The number of people who are productively working profoundly impacts the commercial real estate industry. Whenever there is a decrease in unemployment, offices may shed excess space and can add to an increase in vacancy and availability. Job creation also weighs heavily on how the real estate market adjusts. If people lose their job, they tend to not move out of their houses, nor move from a one-bedroom apartment to a two-bedroom, or a rental unit into a purchased single-family home, a condo, or a co-op.
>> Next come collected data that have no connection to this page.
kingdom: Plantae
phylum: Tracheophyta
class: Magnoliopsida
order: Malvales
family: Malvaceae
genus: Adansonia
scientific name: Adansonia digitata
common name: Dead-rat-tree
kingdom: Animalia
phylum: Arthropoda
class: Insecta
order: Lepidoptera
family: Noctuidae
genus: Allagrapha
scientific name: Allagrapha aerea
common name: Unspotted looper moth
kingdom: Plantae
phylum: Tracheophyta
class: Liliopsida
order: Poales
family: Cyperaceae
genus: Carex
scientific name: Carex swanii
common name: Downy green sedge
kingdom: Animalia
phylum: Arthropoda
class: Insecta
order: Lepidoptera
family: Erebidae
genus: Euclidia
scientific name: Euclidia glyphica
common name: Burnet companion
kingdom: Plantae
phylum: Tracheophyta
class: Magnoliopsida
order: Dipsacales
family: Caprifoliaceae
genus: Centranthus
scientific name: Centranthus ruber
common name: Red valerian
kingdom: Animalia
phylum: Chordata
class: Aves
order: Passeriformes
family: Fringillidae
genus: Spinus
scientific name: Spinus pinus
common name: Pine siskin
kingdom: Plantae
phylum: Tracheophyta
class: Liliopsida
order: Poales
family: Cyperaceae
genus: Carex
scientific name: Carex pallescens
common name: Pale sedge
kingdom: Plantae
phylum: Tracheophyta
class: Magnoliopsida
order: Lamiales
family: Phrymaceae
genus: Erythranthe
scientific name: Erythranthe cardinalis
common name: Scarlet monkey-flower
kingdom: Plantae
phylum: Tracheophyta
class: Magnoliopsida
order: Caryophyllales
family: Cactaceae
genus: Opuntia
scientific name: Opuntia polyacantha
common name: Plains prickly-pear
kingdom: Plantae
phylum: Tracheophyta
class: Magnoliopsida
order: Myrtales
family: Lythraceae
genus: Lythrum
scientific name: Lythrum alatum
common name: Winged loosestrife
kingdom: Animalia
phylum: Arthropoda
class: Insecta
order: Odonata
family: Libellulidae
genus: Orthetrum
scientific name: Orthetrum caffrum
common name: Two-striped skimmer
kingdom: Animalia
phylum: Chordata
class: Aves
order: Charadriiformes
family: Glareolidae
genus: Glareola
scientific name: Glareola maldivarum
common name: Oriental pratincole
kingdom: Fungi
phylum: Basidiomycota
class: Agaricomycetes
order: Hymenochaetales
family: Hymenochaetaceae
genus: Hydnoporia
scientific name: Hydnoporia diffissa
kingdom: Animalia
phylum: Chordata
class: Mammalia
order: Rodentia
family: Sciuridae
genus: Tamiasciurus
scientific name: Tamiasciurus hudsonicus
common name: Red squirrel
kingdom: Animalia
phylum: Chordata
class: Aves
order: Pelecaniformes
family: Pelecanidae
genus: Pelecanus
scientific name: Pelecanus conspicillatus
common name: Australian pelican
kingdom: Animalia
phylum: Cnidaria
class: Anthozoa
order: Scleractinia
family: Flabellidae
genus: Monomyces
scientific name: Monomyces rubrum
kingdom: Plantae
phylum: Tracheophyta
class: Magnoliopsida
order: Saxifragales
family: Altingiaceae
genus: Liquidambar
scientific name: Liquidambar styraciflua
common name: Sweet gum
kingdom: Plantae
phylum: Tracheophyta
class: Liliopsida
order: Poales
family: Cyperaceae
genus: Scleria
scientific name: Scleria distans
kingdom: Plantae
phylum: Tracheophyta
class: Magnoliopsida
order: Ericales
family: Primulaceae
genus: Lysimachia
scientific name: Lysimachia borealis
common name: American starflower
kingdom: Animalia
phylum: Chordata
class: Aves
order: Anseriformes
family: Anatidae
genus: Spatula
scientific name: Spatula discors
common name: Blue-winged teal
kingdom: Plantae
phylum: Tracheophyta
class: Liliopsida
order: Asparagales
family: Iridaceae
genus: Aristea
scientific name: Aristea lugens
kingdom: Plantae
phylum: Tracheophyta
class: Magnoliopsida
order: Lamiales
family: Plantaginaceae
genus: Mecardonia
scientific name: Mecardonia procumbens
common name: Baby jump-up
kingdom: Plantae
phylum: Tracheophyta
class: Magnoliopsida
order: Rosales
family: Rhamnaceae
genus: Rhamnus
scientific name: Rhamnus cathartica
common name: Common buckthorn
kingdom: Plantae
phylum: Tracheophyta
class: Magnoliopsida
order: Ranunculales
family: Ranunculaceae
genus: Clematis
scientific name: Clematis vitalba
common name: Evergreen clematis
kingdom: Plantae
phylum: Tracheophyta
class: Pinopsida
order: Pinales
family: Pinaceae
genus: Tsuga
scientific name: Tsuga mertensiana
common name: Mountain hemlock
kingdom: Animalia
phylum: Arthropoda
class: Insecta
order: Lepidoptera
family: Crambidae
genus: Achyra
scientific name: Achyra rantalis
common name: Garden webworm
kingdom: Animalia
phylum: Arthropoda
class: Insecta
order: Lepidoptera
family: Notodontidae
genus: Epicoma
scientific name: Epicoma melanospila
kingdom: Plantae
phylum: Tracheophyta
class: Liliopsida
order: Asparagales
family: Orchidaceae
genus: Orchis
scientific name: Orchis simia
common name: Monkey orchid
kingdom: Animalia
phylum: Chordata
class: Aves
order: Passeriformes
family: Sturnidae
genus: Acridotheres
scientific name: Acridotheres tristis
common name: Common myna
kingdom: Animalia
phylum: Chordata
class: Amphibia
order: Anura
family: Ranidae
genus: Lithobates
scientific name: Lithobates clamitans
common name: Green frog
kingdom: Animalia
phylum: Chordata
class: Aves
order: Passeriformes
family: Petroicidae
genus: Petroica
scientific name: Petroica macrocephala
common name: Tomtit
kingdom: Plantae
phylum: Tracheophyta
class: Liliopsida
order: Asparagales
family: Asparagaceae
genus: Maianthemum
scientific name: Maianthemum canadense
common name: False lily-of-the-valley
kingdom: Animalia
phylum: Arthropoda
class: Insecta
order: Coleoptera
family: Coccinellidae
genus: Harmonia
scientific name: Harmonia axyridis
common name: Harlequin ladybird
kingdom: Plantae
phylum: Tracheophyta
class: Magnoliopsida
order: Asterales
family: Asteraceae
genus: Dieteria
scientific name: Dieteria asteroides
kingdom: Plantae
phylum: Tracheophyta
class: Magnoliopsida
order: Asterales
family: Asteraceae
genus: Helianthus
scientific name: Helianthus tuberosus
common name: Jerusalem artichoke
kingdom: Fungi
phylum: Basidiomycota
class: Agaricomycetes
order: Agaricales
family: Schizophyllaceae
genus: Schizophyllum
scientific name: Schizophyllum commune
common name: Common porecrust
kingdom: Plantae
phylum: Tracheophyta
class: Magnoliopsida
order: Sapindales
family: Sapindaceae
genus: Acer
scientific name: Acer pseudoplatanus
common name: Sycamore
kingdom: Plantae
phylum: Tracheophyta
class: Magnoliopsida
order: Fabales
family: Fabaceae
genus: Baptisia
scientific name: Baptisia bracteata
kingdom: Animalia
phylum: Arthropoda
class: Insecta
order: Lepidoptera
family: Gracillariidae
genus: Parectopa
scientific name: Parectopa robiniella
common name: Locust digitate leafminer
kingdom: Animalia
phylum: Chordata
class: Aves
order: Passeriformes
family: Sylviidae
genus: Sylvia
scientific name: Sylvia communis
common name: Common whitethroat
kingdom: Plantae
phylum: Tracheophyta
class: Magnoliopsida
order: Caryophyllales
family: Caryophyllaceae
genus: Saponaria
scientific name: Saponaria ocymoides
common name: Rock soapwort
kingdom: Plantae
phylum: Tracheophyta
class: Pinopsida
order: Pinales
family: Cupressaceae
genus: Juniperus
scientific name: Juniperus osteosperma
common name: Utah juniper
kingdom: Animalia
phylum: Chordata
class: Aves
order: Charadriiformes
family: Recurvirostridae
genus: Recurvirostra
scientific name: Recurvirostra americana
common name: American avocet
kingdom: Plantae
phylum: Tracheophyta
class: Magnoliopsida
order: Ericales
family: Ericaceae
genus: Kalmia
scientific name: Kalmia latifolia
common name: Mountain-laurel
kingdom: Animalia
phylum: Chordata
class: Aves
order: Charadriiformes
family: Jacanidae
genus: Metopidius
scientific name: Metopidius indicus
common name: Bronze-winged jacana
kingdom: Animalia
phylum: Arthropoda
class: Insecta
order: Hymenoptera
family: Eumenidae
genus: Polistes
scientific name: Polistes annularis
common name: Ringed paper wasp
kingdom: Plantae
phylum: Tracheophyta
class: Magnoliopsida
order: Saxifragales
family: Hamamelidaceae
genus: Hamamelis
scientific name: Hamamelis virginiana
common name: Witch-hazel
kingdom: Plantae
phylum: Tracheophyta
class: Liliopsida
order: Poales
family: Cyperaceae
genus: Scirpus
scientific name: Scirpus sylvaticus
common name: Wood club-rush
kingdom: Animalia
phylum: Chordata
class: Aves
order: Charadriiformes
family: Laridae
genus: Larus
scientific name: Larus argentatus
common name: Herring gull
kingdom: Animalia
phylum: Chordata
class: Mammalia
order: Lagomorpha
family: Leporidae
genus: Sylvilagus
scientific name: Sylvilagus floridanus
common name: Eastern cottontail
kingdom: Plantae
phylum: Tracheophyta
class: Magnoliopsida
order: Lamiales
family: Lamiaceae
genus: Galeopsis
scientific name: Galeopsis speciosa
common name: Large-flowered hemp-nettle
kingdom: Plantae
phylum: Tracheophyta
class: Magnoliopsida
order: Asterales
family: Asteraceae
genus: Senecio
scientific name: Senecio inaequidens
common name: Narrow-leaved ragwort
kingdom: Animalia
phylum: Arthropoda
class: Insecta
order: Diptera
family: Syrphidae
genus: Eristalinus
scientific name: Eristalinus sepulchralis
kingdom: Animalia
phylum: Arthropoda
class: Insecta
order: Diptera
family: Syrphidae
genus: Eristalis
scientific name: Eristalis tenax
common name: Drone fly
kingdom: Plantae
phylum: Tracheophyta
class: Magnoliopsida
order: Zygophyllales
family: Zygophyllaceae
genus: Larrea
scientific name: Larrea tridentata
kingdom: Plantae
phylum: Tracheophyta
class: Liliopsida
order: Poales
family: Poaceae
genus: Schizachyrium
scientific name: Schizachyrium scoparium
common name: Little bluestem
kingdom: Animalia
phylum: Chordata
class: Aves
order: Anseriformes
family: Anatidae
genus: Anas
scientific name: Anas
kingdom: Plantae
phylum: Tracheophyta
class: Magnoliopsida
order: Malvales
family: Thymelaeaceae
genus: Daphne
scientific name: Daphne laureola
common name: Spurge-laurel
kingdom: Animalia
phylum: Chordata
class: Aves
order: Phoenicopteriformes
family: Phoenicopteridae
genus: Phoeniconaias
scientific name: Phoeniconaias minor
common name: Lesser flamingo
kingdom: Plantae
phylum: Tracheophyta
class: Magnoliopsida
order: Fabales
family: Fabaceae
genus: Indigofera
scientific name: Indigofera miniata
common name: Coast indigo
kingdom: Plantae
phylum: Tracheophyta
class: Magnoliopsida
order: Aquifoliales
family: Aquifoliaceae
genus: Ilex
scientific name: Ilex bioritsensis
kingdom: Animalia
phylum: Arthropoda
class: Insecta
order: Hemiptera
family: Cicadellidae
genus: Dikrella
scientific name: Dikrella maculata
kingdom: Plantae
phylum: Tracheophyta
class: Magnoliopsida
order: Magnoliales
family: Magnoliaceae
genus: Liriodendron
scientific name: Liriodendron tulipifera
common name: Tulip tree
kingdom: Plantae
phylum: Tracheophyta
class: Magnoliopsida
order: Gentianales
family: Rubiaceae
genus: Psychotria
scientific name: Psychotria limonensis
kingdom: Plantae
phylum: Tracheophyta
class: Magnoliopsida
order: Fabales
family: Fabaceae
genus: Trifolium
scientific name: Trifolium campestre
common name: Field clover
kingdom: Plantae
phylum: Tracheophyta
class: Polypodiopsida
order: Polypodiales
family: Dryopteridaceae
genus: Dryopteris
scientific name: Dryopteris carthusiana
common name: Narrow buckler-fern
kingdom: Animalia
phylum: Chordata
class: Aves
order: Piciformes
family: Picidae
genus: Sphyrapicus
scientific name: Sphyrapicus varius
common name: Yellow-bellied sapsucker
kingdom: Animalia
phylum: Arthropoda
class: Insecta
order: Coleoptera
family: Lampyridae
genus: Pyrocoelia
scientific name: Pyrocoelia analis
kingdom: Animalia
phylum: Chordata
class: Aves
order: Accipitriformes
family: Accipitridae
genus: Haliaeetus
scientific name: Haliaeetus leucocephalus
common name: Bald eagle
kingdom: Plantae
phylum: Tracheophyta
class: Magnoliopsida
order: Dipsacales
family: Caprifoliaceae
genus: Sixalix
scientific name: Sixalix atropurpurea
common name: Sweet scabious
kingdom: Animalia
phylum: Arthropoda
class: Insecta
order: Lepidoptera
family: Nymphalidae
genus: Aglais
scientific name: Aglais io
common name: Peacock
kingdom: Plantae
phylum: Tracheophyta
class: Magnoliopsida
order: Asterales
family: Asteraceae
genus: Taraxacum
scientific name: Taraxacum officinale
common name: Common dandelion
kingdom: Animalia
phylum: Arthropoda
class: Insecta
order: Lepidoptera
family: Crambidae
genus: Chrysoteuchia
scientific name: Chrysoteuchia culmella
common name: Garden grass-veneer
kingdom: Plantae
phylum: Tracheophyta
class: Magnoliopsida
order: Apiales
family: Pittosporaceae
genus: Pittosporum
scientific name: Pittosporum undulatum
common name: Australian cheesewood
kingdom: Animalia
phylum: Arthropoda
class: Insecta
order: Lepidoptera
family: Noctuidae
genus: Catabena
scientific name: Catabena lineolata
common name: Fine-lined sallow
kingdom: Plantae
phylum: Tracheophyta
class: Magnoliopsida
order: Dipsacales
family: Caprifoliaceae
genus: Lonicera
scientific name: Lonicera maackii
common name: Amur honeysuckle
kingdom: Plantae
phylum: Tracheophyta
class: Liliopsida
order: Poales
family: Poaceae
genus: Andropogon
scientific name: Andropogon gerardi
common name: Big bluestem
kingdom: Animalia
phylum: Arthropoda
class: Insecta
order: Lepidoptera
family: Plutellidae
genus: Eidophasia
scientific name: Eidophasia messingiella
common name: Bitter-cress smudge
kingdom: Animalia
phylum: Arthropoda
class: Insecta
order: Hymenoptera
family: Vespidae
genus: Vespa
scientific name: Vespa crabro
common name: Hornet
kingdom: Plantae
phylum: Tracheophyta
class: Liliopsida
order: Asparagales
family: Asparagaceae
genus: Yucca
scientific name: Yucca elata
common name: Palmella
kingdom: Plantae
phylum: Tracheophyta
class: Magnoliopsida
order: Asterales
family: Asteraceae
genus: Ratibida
Employment opportunity across a wide range of income levels can create additional demand for housing, including apartments and more affordable Class B & C housing.

Shortages in labor can also weigh on several factors within CRE as companies lack the leverage to require employees to return to office, enduring significant staffing issues. Hotels and senior housing have been hit the hardest as many are operating at partial capacity because they can’t hire enough people.


Unemployment Rate statistics


Sectors Seeing the Most Growth

Due to the sharp drop in travel since the pandemic, one of the hardest-hit sectors was the hospitality industry. Today, leisure and hospitality have seen the most job growth accounting for 1 in 4 new jobs across the U.S. in February 2022.


Payrolls Graph


Another major sector real estate investors and property managers took notice of was the industrial manufacturing sector. As e-commerce grows and two-day shipping expectations stay high, businesses are looking for more space and inventory for their products. The industrial market is already seeing a major increase in activity, and it’s projected that industrial zoned land is expected to increase about one percent in Q3 2022.


The Road to Recovery

The economy recovered faster from the pandemic than in any other previous recessions in the U.S, and banks continued lending during this time causing a huge demand in CRE space. This helped occupancy rates remain strong to support property cash flows, and as a result, CRE loans performed well with low charge-off and delinquency rates. The June job creation number surpassed analyst expectations. There are over 11 million job openings nationally, and as long as Americans have jobs and their wages grow more than long-term inflation, the performance of most property sectors should be sustained through a mild recession.